Looking at the shape of the data we had and knowing that longer-term kidney graft survival (from donors after brain death) typically looks like that in Figure 1, we opted for a simple logarithmic model of the data:

$$S(t) = \beta ln(t) + c$$

Figure 1 Long-term graft survival after first adult kidney-only transplant from donors after brain death, 2000–2012. (NHS Blood and Transplant (NHSBT) Organ Donation and Transplantation Activity Report 2013/14.)
NHSBT Kidney Survival

It’s very easy to generate a logarithmic fit in Excel by selecting the “Add Trendline…” option for a selected series in a chart, selecting the “Logarithmic” option and checking the “Display equation on chart” and “Display R-squared value on chart”. The latter options display the coefficient and intercept values, and the R-squared value (using the Pearson product-moment correlation coefficient), respectively.

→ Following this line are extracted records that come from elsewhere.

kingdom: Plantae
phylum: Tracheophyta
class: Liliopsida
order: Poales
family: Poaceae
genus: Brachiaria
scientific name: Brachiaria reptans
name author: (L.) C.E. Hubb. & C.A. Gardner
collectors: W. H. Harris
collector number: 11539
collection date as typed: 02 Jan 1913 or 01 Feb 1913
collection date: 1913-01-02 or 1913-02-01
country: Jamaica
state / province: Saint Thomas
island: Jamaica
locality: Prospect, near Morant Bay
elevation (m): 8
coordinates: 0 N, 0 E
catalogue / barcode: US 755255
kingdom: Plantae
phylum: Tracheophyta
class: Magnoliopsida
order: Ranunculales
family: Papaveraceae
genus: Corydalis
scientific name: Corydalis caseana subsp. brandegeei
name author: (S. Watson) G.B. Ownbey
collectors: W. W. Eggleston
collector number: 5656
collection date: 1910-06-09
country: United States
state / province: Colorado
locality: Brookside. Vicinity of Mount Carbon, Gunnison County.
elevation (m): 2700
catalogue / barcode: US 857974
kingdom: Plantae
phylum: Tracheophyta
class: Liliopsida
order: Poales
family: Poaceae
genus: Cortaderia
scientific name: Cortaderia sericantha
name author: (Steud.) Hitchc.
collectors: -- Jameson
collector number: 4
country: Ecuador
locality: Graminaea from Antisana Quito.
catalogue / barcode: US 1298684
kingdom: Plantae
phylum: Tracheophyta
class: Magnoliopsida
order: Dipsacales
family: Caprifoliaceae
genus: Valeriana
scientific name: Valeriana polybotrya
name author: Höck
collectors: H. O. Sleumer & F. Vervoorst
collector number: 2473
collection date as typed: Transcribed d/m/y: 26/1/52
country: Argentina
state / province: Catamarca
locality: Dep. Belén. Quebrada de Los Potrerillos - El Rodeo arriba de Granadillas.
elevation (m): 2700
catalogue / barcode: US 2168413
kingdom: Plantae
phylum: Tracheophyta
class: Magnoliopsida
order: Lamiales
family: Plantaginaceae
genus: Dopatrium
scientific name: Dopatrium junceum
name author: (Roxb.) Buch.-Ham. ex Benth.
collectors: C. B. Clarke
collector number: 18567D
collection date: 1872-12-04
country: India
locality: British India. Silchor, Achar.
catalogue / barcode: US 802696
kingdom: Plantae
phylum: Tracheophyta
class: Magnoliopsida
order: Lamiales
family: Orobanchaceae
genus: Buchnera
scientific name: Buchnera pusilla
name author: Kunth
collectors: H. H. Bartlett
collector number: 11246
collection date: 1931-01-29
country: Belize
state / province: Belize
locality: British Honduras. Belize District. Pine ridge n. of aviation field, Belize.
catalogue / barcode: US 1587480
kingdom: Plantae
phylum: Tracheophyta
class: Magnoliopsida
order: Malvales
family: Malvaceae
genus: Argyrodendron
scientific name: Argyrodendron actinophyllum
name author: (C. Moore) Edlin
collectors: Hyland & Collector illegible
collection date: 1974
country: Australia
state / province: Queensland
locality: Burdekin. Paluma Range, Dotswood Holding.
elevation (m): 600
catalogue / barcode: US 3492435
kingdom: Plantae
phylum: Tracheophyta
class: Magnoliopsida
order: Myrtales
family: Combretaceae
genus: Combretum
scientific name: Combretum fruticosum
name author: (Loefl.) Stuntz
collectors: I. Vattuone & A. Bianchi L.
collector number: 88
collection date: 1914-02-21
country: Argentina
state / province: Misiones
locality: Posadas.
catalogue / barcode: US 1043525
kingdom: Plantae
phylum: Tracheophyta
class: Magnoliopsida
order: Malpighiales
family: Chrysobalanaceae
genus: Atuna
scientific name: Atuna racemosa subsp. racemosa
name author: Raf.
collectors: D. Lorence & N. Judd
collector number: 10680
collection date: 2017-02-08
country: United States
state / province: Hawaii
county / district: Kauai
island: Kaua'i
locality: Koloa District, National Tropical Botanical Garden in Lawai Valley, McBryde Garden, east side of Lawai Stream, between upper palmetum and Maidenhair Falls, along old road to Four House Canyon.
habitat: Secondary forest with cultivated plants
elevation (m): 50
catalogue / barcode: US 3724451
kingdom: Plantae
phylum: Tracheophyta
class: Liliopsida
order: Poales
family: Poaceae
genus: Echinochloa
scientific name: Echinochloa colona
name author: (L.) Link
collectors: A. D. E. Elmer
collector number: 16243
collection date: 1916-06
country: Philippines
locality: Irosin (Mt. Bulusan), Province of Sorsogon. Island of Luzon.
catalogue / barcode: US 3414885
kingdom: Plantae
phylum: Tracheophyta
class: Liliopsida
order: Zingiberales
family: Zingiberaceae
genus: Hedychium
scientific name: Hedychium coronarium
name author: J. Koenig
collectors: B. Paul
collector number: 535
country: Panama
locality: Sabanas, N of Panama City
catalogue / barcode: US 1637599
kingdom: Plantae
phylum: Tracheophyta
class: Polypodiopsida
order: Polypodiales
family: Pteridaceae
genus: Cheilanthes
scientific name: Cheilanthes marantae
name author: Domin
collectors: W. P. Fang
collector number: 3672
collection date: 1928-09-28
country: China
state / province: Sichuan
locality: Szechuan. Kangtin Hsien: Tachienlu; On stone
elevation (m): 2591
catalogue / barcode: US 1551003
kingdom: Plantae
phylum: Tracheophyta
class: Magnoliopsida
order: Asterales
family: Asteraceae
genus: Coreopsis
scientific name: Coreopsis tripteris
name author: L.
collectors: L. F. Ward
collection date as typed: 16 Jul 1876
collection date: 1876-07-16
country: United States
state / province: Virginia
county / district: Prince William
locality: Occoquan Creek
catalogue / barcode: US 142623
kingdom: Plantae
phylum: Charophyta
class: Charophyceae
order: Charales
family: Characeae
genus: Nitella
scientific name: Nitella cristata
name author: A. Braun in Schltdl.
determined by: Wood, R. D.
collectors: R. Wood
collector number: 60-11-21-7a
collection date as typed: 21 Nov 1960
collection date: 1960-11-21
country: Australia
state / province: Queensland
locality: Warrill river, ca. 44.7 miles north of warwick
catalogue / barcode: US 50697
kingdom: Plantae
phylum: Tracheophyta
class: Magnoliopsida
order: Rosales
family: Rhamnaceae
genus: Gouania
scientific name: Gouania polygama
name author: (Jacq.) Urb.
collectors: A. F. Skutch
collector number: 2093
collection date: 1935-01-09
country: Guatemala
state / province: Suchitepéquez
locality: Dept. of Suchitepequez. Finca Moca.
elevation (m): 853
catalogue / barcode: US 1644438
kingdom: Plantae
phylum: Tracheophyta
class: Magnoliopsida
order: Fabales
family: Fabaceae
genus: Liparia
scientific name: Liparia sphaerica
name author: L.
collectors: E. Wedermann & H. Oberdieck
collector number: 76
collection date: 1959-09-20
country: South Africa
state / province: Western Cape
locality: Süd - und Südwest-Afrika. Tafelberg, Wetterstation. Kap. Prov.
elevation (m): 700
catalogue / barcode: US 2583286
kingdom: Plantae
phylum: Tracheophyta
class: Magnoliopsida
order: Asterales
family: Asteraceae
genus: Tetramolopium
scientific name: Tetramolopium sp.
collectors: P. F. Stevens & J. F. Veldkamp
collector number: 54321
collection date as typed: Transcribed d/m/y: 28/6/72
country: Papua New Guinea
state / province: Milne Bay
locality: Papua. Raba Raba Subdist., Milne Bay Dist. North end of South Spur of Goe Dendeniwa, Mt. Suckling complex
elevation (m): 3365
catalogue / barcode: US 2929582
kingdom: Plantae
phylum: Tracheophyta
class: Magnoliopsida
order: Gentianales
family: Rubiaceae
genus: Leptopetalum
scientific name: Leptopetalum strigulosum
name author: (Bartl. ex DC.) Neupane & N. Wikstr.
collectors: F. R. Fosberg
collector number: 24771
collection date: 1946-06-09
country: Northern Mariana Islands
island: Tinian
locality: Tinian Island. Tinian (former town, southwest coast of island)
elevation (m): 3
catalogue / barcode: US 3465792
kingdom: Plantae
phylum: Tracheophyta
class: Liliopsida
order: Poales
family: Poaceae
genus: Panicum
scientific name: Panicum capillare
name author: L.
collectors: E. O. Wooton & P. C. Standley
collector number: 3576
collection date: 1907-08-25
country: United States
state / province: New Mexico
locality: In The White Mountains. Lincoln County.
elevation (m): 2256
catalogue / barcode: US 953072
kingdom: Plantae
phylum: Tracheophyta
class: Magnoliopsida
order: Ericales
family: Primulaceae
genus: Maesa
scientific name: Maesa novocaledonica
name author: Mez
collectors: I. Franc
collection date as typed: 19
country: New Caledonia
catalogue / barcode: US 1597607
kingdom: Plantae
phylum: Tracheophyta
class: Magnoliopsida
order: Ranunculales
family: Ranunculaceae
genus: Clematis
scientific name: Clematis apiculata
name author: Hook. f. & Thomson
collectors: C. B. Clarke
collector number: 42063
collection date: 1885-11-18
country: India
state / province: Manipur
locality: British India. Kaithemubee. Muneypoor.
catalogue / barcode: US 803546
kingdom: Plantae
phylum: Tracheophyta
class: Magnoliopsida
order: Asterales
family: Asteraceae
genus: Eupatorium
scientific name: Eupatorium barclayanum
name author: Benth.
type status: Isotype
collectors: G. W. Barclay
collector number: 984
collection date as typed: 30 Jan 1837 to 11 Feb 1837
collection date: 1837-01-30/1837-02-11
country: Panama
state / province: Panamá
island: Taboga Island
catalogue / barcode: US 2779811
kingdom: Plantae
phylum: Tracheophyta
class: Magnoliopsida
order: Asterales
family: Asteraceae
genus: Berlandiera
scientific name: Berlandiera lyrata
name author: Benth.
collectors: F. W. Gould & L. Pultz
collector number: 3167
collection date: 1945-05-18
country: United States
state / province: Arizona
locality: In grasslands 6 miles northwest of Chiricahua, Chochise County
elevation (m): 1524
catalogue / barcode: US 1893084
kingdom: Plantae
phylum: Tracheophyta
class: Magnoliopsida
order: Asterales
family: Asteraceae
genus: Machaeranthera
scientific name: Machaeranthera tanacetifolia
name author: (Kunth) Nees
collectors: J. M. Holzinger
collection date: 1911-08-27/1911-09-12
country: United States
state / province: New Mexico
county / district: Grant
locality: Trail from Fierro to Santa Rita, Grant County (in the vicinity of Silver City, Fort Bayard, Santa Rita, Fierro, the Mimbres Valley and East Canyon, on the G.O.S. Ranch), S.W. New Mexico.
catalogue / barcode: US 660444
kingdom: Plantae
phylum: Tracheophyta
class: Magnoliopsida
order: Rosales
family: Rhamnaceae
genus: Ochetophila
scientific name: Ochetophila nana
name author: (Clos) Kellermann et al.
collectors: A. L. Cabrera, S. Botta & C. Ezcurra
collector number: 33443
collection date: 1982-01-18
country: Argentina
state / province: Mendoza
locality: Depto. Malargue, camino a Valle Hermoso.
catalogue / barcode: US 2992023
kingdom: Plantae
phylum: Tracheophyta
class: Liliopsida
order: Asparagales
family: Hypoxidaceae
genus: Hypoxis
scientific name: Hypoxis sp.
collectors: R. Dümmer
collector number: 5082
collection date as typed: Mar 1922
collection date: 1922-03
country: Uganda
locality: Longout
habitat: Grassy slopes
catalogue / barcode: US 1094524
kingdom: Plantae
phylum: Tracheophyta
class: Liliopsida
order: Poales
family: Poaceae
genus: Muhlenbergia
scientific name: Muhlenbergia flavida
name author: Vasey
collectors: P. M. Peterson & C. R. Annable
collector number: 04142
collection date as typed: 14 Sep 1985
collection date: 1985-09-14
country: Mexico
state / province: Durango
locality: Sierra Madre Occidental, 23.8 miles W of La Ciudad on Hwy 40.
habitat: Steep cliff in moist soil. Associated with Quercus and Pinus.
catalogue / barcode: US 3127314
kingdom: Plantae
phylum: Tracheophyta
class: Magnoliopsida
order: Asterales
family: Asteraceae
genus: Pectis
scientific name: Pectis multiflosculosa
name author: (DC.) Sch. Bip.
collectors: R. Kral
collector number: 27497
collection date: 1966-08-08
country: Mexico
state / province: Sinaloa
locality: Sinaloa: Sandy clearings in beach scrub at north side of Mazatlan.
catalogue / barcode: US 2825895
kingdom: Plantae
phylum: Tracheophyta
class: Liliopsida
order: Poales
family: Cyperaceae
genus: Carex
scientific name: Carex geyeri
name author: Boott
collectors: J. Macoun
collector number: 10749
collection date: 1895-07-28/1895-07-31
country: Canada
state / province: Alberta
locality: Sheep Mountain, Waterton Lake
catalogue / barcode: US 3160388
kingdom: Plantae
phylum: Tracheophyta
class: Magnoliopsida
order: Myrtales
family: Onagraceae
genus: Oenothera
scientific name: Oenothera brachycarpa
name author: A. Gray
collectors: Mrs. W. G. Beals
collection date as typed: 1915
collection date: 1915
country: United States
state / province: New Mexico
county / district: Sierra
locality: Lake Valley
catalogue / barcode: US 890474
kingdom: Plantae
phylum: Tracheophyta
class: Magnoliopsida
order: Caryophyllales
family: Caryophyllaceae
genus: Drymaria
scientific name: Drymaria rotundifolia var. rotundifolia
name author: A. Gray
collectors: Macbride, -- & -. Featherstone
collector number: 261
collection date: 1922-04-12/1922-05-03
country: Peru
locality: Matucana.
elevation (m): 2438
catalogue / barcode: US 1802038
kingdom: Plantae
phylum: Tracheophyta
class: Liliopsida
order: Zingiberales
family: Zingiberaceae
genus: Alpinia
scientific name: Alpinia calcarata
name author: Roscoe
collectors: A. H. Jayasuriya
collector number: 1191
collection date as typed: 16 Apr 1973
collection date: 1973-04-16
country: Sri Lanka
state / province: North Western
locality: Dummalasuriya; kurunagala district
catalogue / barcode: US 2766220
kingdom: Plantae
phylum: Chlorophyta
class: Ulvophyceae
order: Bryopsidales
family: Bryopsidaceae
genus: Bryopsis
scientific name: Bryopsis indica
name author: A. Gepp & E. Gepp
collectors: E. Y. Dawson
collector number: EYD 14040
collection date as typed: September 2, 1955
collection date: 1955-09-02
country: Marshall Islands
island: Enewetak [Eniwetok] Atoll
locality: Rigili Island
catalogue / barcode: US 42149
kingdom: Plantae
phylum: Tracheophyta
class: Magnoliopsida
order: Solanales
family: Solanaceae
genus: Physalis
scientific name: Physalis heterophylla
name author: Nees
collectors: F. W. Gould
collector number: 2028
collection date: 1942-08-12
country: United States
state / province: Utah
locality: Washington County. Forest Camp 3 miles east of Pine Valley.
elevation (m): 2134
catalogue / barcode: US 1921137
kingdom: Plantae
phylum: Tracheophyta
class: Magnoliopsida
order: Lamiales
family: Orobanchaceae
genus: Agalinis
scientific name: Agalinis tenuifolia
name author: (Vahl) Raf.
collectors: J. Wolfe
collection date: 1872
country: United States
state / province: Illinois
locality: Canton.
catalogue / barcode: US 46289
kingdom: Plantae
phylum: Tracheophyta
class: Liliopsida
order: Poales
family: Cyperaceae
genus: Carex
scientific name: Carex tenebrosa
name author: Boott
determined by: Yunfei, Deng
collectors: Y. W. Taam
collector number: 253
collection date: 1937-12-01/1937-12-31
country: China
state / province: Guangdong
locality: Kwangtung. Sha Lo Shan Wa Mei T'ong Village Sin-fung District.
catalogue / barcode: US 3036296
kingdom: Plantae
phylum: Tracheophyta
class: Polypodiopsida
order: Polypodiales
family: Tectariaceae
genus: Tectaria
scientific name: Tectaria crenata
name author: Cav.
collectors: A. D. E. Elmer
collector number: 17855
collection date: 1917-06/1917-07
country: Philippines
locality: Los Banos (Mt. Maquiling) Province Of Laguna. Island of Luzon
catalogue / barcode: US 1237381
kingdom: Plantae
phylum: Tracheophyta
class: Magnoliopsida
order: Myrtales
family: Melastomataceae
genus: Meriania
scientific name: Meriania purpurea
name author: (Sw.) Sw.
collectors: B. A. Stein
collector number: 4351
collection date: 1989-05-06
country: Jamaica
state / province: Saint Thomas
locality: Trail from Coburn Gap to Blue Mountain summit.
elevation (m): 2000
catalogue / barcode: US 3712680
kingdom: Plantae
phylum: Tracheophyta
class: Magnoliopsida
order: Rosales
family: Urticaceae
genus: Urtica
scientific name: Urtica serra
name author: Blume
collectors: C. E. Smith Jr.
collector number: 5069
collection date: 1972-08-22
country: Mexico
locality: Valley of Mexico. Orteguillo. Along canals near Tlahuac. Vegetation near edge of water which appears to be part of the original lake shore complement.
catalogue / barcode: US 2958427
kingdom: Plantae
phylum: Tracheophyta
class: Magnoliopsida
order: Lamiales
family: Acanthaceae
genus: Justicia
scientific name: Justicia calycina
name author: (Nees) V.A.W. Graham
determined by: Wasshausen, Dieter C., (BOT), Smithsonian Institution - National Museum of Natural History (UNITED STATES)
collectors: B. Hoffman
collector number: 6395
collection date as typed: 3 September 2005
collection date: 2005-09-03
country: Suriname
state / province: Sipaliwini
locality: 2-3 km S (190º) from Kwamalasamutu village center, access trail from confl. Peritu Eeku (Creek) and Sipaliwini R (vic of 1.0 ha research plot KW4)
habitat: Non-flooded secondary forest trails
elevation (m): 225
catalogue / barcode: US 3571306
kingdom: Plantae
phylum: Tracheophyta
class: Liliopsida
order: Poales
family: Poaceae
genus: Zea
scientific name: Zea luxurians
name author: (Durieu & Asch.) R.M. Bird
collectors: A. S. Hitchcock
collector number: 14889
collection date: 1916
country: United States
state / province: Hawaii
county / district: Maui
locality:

However, since we’re ultimately going to be using R for the analysis (when the raw K-M data become available and we use the R survival package to fit a Weibull model, or similar, to the data), I thought it would make sense to also use R to give us our rough logarithmic fit of the data. As one might expect, it’s very straightforward to replicate the results that are produced in Excel using just a few lines of R:

t <- c(1, 2, 3, 4, 5, 6, 7, 8, 9, 10, 11, 12, 13)
survival <- c(1, 0.97909, 0.97171, 0.96186, 0.95694, 0.95387, 0.95264, 0.9520, 0.94956, 0.94526, 0.94279, 0.94033, 0.94033)
s_t <- data.frame(t, survival)
log_estimate <- lm(survival~log(t), data=s_t)
summary(log_estimate)

Running this gives the following output, which tallies exactly with the intercept, log(t) parameters and R squared values reported in Excel for the same data:

Residuals:
       Min         1Q     Median         3Q        Max 
-0.0033502 -0.0016374  0.0000542  0.0014951  0.0037662 

Coefficients:
             Estimate Std. Error t value Pr(>|t|)    
(Intercept)  0.996234   0.001636  609.13  < 2e-16 ***
log(t)      -0.022377   0.000868  -25.78 3.46e-11 ***
---
Signif. codes:  0 ‘***’ 0.001 ‘**’ 0.01 ‘*’ 0.05 ‘.’ 0.1 ‘ ’ 1 

Residual standard error: 0.002302 on 11 degrees of freedom
Multiple R-squared: 0.9837,	Adjusted R-squared: 0.9822 
F-statistic: 664.6 on 1 and 11 DF,  p-value: 3.458e-11

And if we overlay the resulting curve over the NHSBT data in Figure 1, we can see that the simple logarithmic fit matches the clinical reality pretty well when projected over a five-year time horizon:

Figure 2 NHSBT long-term kidney graft survival with logarithmic fit to K-M data overlaid in black
NHSBT Kidney Survival with Overlay

We can then use this approximation of the K-M curve to derive a survival function that we’ll use in the model until we have access to the full data set. A nice, quick approach that certainly couldn’t be accused of overfitting.